The Rev. Canon Norman S. Hull
“Thank you for the blessing it really helped me focus” said a 6th grade football player after a game. At Campbell Hall, our student’s spiritual life is shaped by chapel worship, but perhaps equally important they are nurtured by blessings that they receive in the ordinary flow of their school day. Whether it be a blessing at the Science Fair, at a sporting event, as they depart for a field trip, when a baby is born in the community, when the maintenance crew is honored or a theatre cast is blessed, they are learning that God’s blessings touch them in the ordinary events of their lives.
I spend a lot of my time at sporting events, and it is interesting to watch the eagerness of the students to receive a blessing minutes before competition.

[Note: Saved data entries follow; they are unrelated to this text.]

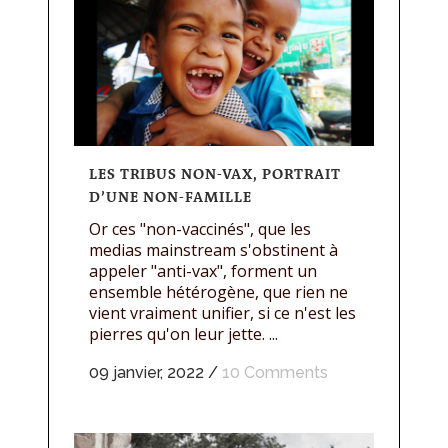
LES TRIBUS NON-VAX, PORTRAIT
D’UNE NON-FAMILLE
Or ces "non-vaccinés", que les
medias mainstream s'obstinent à
appeler "anti-vax", forment un
ensemble hétérogène, que rien ne
vient vraiment unifier, si ce n'est les
pierres qu'on leur jette. ...
09 janvier, 2022
/
10 Comments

Blessings transcend winning and losing and helps students center themselves on the privilege of being able to compete. They reinforce the importance of teamwork, sportsmanship, and improvement. As eager as they are to play the game and as nervous as they are about facing the opposing team, taking time for a blessing reminds them that there is always time for God in their hurried lives. When a blessing is offered with music blaring in the background, anxious parents chatting in the bleachers, and opposing teams curious about our quiet circle, we are saying not only to the players but to all who are in the gym that there is something greater than all of us that is taking place today.
After years of offering blessings in a school setting, I believe that they have a way of making children aware of the sacredness of life in a way that is natural. The chapel program provides ritual and order, while regular blessings can often feel more natural and connected to the task at hand. When blessings become a part of their everyday lives, they are more likely to be filled with gratitude. For example: when the maintenance crew goes out of its way to set up an event and they are blessed in chapel, the children learn quickly that everyone in the school community is a child of God. A community that routinely offers blessings becomes a community where children begin to see the sacred in all sorts of new places. Children learn that blessings are not reserved just for special occasions such as Confirmations, Bar and Bat Mitzvahs, and Baptisms. Rather, they are interwoven into the regularity of their lives. My hope is that when the students are adults and they face the challenges that life offers, they will always experience God’s blessings.
The Rev. Canon Norman S. Hull is Lower and Middle School Chaplain at Campbell Hall (Episcopal), North Hollywood, California.